BEGIN SOURCE MATERIAL

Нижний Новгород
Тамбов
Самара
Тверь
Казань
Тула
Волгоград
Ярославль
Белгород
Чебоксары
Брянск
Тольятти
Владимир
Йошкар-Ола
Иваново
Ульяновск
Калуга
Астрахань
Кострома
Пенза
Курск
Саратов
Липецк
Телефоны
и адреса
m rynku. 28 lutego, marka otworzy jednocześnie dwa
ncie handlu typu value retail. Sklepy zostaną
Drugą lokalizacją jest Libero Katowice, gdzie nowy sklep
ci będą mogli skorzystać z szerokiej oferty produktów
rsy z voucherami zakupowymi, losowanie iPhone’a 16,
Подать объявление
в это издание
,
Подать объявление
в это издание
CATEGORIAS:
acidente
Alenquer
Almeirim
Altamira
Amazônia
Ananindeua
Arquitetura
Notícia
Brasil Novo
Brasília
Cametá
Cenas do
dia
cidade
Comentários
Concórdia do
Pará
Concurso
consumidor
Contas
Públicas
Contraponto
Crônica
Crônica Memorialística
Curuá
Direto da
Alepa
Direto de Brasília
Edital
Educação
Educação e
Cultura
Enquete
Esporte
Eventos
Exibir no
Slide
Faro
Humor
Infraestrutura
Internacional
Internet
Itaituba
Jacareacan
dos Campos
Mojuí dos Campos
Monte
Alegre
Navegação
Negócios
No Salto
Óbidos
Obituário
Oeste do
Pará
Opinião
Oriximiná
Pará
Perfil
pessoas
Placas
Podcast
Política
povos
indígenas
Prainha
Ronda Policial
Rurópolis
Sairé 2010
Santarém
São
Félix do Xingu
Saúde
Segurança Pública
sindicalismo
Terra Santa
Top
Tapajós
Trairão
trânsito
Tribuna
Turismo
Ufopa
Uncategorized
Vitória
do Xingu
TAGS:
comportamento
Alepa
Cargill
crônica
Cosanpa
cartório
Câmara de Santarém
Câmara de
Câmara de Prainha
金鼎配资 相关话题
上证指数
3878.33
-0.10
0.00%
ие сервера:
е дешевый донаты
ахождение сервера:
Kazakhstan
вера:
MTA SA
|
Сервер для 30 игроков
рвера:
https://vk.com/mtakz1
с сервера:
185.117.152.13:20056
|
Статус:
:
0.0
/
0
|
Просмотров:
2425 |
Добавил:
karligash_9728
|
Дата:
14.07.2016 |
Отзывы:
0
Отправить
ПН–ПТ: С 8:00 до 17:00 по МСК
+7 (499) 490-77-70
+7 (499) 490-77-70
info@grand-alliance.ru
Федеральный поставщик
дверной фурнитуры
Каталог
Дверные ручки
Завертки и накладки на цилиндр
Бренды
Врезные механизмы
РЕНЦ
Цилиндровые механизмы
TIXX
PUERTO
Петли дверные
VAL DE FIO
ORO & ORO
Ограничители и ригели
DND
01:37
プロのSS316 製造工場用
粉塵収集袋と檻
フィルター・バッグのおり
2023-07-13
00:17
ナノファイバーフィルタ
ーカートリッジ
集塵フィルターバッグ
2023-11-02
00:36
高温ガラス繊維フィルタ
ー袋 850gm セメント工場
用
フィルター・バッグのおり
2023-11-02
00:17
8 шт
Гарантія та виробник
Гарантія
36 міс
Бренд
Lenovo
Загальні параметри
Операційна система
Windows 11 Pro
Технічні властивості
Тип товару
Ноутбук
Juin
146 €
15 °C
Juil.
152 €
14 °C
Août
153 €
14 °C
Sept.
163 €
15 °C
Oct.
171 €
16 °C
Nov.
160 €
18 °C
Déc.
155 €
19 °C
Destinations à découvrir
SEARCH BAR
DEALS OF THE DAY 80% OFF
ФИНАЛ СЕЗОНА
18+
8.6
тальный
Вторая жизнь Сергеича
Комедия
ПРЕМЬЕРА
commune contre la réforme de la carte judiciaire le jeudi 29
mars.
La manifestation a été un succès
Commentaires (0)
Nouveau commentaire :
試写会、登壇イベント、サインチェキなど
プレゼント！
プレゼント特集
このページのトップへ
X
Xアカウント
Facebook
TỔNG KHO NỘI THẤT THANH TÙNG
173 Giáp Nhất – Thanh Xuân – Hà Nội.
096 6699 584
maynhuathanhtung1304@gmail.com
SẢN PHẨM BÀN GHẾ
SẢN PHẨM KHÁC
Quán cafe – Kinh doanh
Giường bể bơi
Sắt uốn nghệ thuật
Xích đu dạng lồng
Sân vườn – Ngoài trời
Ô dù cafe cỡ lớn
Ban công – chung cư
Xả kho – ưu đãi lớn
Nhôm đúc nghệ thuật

END SOURCE MATERIAL

EXERCISE DETAILS ::
Can you write out every line of the records above, unchanged and in the same order?

EXERCISE SOLUTION ::
Нижний Новгород
Тамбов
Самара
Тверь
Казань
Тула
Волгоград
Ярославль
Белгород
Чебоксары
Брянск
Тольятти
Владимир
Йошкар-Ола
Иваново
Ульяновск
Калуга
Астрахань
Кострома
Пенза
Курск
Саратов
Липецк
Телефоны
и адреса
m rynku. 28 lutego, marka otworzy jednocześnie dwa
ncie handlu typu value retail. Sklepy zostaną
Drugą lokalizacją jest Libero Katowice, gdzie nowy sklep
ci będą mogli skorzystać z szerokiej oferty produktów
rsy z voucherami zakupowymi, losowanie iPhone’a 16,
Подать объявление
в это издание
,
Подать объявление
в это издание
CATEGORIAS:
acidente
Alenquer
Almeirim
Altamira
Amazônia
Ananindeua
Arquitetura
Notícia
Brasil Novo
Brasília
Cametá
Cenas do
dia
cidade
Comentários
Concórdia do
Pará
Concurso
consumidor
Contas
Públicas
Contraponto
Crônica
Crônica Memorialística
Curuá
Direto da
Alepa
Direto de Brasília
Edital
Educação
Educação e
Cultura
Enquete
Esporte
Eventos
Exibir no
Slide
Faro
Humor
Infraestrutura
Internacional
Internet
Itaituba
Jacareacan
dos Campos
Mojuí dos Campos
Monte
Alegre
Navegação
Negócios
No Salto
Óbidos
Obituário
Oeste do
Pará
Opinião
Oriximiná
Pará
Perfil
pessoas
Placas
Podcast
Política
povos
indígenas
Prainha
Ronda Policial
Rurópolis
Sairé 2010
Santarém
São
Félix do Xingu
Saúde
Segurança Pública
sindicalismo
Terra Santa
Top
Tapajós
Trairão
trânsito
Tribuna
Turismo
Ufopa
Uncategorized
Vitória
do Xingu
TAGS:
comportamento
Alepa
Cargill
crônica
Cosanpa
cartório
Câmara de Santarém
Câmara de
Câmara de Prainha
金鼎配资 相关话题
上证指数
3878.33
-0.10
0.00%
ие сервера:
е дешевый донаты
ахождение сервера:
Kazakhstan
вера:
MTA SA
|
Сервер для 30 игроков
рвера:
https://vk.com/mtakz1
с сервера:
185.117.152.13:20056
|
Статус:
:
0.0
/
0
|
Просмотров:
2425 |
Добавил:
karligash_9728
|
Дата:
14.07.2016 |
Отзывы:
0
Отправить
ПН–ПТ: С 8:00 до 17:00 по МСК
+7 (499) 490-77-70
+7 (499) 490-77-70
info@grand-alliance.ru
Федеральный поставщик
дверной фурнитуры
Каталог
Дверные ручки
Завертки и накладки на цилиндр
Бренды
Врезные механизмы
РЕНЦ
Цилиндровые механизмы
TIXX
PUERTO
Петли дверные
VAL DE FIO
ORO & ORO
Ограничители и ригели
DND
01:37
プロのSS316 製造工場用
粉塵収集袋と檻
フィルター・バッグのおり
2023-07-13
00:17
ナノファイバーフィルタ
ーカートリッジ
集塵フィルターバッグ
2023-11-02
00:36
高温ガラス繊維フィルタ
ー袋 850gm セメント工場
用
フィルター・バッグのおり
2023-11-02
00:17
8 шт
Гарантія та виробник
Гарантія
36 міс
Бренд
Lenovo
Загальні параметри
Операційна система
Windows 11 Pro
Технічні властивості
Тип товару
Ноутбук
Juin
146 €
15 °C
Juil.
152 €
14 °C
Août
153 €
14 °C
Sept.
163 €
15 °C
Oct.
171 €
16 °C
Nov.
160 €
18 °C
Déc.
155 €
19 °C
Destinations à découvrir
SEARCH BAR
DEALS OF THE DAY 80% OFF
ФИНАЛ СЕЗОНА
18+
8.6
тальный
Вторая жизнь Сергеича
Комедия
ПРЕМЬЕРА
commune contre la réforme de la carte judiciaire le jeudi 29
mars.
La manifestation a été un succès
Commentaires (0)
Nouveau commentaire :
試写会、登壇イベント、サインチェキなど
プレゼント！
プレゼント特集
このページのトップへ
X
Xアカウント
Facebook
TỔNG KHO NỘI THẤT THANH TÙNG
173 Giáp Nhất – Thanh Xuân – Hà Nội.
096 6699 584
maynhuathanhtung1304@gmail.com
SẢN PHẨM BÀN GHẾ
SẢN PHẨM KHÁC
Quán cafe – Kinh doanh
Giường bể bơi
Sắt uốn nghệ thuật
Xích đu dạng lồng
Sân vườn – Ngoài trời
Ô dù cafe cỡ lớn
Ban công – chung cư
Xả kho – ưu đãi lớn
Nhôm đúc nghệ thuật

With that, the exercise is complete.